### How to complete this task
Print out every record exactly as it appears.

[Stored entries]
'''

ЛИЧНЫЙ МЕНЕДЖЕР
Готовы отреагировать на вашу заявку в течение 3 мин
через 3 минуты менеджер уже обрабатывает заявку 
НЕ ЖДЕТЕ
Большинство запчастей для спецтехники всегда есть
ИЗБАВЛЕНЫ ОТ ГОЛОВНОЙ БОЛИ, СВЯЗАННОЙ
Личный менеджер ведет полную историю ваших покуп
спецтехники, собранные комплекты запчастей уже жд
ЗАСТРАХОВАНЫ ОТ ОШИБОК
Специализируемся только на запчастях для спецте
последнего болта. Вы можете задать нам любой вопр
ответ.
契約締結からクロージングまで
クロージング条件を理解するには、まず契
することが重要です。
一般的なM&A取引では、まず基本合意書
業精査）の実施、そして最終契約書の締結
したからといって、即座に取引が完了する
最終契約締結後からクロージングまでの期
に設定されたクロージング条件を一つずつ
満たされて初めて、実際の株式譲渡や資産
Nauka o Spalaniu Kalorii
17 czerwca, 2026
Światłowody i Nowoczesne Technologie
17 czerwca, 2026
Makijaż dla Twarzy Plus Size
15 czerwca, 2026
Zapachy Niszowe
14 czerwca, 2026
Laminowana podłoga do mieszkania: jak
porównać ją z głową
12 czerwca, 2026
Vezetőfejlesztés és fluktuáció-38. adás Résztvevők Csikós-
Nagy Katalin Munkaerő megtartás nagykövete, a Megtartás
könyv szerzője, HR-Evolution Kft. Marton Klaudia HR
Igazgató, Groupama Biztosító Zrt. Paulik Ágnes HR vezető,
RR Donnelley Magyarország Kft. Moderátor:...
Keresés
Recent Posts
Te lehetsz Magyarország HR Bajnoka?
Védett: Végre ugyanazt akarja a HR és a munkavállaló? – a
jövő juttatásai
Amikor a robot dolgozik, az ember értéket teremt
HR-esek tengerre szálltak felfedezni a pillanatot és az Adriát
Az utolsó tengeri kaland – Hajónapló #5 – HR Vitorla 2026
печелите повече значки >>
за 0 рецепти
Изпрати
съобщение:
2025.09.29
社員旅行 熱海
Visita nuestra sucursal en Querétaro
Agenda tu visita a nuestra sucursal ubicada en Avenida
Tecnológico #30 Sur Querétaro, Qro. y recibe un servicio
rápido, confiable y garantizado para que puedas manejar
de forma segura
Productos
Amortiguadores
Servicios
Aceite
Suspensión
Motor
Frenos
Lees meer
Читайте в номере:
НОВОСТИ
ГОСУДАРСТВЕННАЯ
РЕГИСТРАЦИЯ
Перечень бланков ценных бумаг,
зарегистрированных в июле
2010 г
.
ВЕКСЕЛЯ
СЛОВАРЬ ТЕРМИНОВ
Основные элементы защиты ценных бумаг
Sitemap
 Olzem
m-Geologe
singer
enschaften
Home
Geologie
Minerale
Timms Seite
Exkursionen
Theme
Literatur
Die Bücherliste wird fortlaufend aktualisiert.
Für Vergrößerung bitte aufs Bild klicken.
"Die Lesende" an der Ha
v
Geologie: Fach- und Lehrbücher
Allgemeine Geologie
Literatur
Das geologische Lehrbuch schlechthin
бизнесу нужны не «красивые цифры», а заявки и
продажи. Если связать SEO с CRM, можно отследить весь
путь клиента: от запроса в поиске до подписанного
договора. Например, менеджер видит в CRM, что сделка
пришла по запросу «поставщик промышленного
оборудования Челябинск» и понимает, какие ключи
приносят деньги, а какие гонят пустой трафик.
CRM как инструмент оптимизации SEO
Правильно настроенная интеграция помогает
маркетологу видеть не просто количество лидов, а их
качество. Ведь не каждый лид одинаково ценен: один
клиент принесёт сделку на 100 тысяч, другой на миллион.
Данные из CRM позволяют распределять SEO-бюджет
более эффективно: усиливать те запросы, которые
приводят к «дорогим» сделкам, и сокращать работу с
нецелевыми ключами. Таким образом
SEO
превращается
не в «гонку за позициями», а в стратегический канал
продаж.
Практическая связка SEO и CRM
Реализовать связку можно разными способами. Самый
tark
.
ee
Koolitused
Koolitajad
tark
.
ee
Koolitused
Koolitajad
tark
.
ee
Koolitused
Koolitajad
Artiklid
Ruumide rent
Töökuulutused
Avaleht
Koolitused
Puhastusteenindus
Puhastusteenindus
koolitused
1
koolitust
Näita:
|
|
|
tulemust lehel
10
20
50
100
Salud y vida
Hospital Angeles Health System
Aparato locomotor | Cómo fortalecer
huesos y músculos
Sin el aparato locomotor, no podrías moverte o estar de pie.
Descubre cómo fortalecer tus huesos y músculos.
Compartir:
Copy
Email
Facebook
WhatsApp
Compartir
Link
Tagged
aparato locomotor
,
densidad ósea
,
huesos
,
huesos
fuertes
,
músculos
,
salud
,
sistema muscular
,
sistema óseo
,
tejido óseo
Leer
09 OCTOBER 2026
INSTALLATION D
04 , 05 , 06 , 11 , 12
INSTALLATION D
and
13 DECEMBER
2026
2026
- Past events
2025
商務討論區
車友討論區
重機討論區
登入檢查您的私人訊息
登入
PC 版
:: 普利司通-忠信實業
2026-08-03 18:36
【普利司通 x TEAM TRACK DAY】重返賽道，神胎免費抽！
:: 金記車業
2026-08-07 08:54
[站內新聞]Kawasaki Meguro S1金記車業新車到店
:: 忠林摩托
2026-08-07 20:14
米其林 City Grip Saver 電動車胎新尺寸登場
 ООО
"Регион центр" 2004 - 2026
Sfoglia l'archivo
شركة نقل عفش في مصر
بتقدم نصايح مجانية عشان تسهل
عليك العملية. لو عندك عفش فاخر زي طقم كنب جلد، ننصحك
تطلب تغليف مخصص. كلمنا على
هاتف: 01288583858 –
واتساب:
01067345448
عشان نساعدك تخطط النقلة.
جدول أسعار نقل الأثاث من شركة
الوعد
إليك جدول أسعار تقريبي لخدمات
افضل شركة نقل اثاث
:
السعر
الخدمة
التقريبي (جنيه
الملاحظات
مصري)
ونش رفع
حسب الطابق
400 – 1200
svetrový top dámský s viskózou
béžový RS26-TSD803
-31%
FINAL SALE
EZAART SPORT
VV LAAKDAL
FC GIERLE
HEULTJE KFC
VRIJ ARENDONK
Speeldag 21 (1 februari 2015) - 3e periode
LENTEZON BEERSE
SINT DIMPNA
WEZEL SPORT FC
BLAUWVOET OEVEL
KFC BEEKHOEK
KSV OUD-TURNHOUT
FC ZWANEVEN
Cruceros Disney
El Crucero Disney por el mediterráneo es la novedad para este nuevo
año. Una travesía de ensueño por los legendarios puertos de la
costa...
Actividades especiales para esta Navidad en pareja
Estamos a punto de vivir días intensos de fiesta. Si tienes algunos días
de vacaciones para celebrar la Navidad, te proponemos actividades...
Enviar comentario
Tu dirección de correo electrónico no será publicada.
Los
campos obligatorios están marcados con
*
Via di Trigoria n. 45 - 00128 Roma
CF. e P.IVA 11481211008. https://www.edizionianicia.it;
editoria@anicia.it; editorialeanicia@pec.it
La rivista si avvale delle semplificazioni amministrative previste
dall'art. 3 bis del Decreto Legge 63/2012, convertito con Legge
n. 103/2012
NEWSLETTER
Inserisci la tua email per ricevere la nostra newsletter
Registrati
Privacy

'''

### Task solution
ЛИЧНЫЙ МЕНЕДЖЕР
Готовы отреагировать на вашу заявку в течение 3 мин
через 3 минуты менеджер уже обрабатывает заявку 
НЕ ЖДЕТЕ
Большинство запчастей для спецтехники всегда есть
ИЗБАВЛЕНЫ ОТ ГОЛОВНОЙ БОЛИ, СВЯЗАННОЙ
Личный менеджер ведет полную историю ваших покуп
спецтехники, собранные комплекты запчастей уже жд
ЗАСТРАХОВАНЫ ОТ ОШИБОК
Специализируемся только на запчастях для спецте
последнего болта. Вы можете задать нам любой вопр
ответ.
契約締結からクロージングまで
クロージング条件を理解するには、まず契
することが重要です。
一般的なM&A取引では、まず基本合意書
業精査）の実施、そして最終契約書の締結
したからといって、即座に取引が完了する
最終契約締結後からクロージングまでの期
に設定されたクロージング条件を一つずつ
満たされて初めて、実際の株式譲渡や資産
Nauka o Spalaniu Kalorii
17 czerwca, 2026
Światłowody i Nowoczesne Technologie
17 czerwca, 2026
Makijaż dla Twarzy Plus Size
15 czerwca, 2026
Zapachy Niszowe
14 czerwca, 2026
Laminowana podłoga do mieszkania: jak
porównać ją z głową
12 czerwca, 2026
Vezetőfejlesztés és fluktuáció-38. adás Résztvevők Csikós-
Nagy Katalin Munkaerő megtartás nagykövete, a Megtartás
könyv szerzője, HR-Evolution Kft. Marton Klaudia HR
Igazgató, Groupama Biztosító Zrt. Paulik Ágnes HR vezető,
RR Donnelley Magyarország Kft. Moderátor:...
Keresés
Recent Posts
Te lehetsz Magyarország HR Bajnoka?
Védett: Végre ugyanazt akarja a HR és a munkavállaló? – a
jövő juttatásai
Amikor a robot dolgozik, az ember értéket teremt
HR-esek tengerre szálltak felfedezni a pillanatot és az Adriát
Az utolsó tengeri kaland – Hajónapló #5 – HR Vitorla 2026
печелите повече значки >>
за 0 рецепти
Изпрати
съобщение:
2025.09.29
社員旅行 熱海
Visita nuestra sucursal en Querétaro
Agenda tu visita a nuestra sucursal ubicada en Avenida
Tecnológico #30 Sur Querétaro, Qro. y recibe un servicio
rápido, confiable y garantizado para que puedas manejar
de forma segura
Productos
Amortiguadores
Servicios
Aceite
Suspensión
Motor
Frenos
Lees meer
Читайте в номере:
НОВОСТИ
ГОСУДАРСТВЕННАЯ
РЕГИСТРАЦИЯ
Перечень бланков ценных бумаг,
зарегистрированных в июле
2010 г
.
ВЕКСЕЛЯ
СЛОВАРЬ ТЕРМИНОВ
Основные элементы защиты ценных бумаг
Sitemap
 Olzem
m-Geologe
singer
enschaften
Home
Geologie
Minerale
Timms Seite
Exkursionen
Theme
Literatur
Die Bücherliste wird fortlaufend aktualisiert.
Für Vergrößerung bitte aufs Bild klicken.
"Die Lesende" an der Ha
v
Geologie: Fach- und Lehrbücher
Allgemeine Geologie
Literatur
Das geologische Lehrbuch schlechthin
бизнесу нужны не «красивые цифры», а заявки и
продажи. Если связать SEO с CRM, можно отследить весь
путь клиента: от запроса в поиске до подписанного
договора. Например, менеджер видит в CRM, что сделка
пришла по запросу «поставщик промышленного
оборудования Челябинск» и понимает, какие ключи
приносят деньги, а какие гонят пустой трафик.
CRM как инструмент оптимизации SEO
Правильно настроенная интеграция помогает
маркетологу видеть не просто количество лидов, а их
качество. Ведь не каждый лид одинаково ценен: один
клиент принесёт сделку на 100 тысяч, другой на миллион.
Данные из CRM позволяют распределять SEO-бюджет
более эффективно: усиливать те запросы, которые
приводят к «дорогим» сделкам, и сокращать работу с
нецелевыми ключами. Таким образом
SEO
превращается
не в «гонку за позициями», а в стратегический канал
продаж.
Практическая связка SEO и CRM
Реализовать связку можно разными способами. Самый
tark
.
ee
Koolitused
Koolitajad
tark
.
ee
Koolitused
Koolitajad
tark
.
ee
Koolitused
Koolitajad
Artiklid
Ruumide rent
Töökuulutused
Avaleht
Koolitused
Puhastusteenindus
Puhastusteenindus
koolitused
1
koolitust
Näita:
|
|
|
tulemust lehel
10
20
50
100
Salud y vida
Hospital Angeles Health System
Aparato locomotor | Cómo fortalecer
huesos y músculos
Sin el aparato locomotor, no podrías moverte o estar de pie.
Descubre cómo fortalecer tus huesos y músculos.
Compartir:
Copy
Email
Facebook
WhatsApp
Compartir
Link
Tagged
aparato locomotor
,
densidad ósea
,
huesos
,
huesos
fuertes
,
músculos
,
salud
,
sistema muscular
,
sistema óseo
,
tejido óseo
Leer
09 OCTOBER 2026
INSTALLATION D
04 , 05 , 06 , 11 , 12
INSTALLATION D
and
13 DECEMBER
2026
2026
- Past events
2025
商務討論區
車友討論區
重機討論區
登入檢查您的私人訊息
登入
PC 版
:: 普利司通-忠信實業
2026-08-03 18:36
【普利司通 x TEAM TRACK DAY】重返賽道，神胎免費抽！
:: 金記車業
2026-08-07 08:54
[站內新聞]Kawasaki Meguro S1金記車業新車到店
:: 忠林摩托
2026-08-07 20:14
米其林 City Grip Saver 電動車胎新尺寸登場
 ООО
"Регион центр" 2004 - 2026
Sfoglia l'archivo
شركة نقل عفش في مصر
بتقدم نصايح مجانية عشان تسهل
عليك العملية. لو عندك عفش فاخر زي طقم كنب جلد، ننصحك
تطلب تغليف مخصص. كلمنا على
هاتف: 01288583858 –
واتساب:
01067345448
عشان نساعدك تخطط النقلة.
جدول أسعار نقل الأثاث من شركة
الوعد
إليك جدول أسعار تقريبي لخدمات
افضل شركة نقل اثاث
:
السعر
الخدمة
التقريبي (جنيه
الملاحظات
مصري)
ونش رفع
حسب الطابق
400 – 1200
svetrový top dámský s viskózou
béžový RS26-TSD803
-31%
FINAL SALE
EZAART SPORT
VV LAAKDAL
FC GIERLE
HEULTJE KFC
VRIJ ARENDONK
Speeldag 21 (1 februari 2015) - 3e periode
LENTEZON BEERSE
SINT DIMPNA
WEZEL SPORT FC
BLAUWVOET OEVEL
KFC BEEKHOEK
KSV OUD-TURNHOUT
FC ZWANEVEN
Cruceros Disney
El Crucero Disney por el mediterráneo es la novedad para este nuevo
año. Una travesía de ensueño por los legendarios puertos de la
costa...
Actividades especiales para esta Navidad en pareja
Estamos a punto de vivir días intensos de fiesta. Si tienes algunos días
de vacaciones para celebrar la Navidad, te proponemos actividades...
Enviar comentario
Tu dirección de correo electrónico no será publicada.
Los
campos obligatorios están marcados con
*
Via di Trigoria n. 45 - 00128 Roma
CF. e P.IVA 11481211008. https://www.edizionianicia.it;
editoria@anicia.it; editorialeanicia@pec.it
La rivista si avvale delle semplificazioni amministrative previste
dall'art. 3 bis del Decreto Legge 63/2012, convertito con Legge
n. 103/2012
NEWSLETTER
Inserisci la tua email per ricevere la nostra newsletter
Registrati
Privacy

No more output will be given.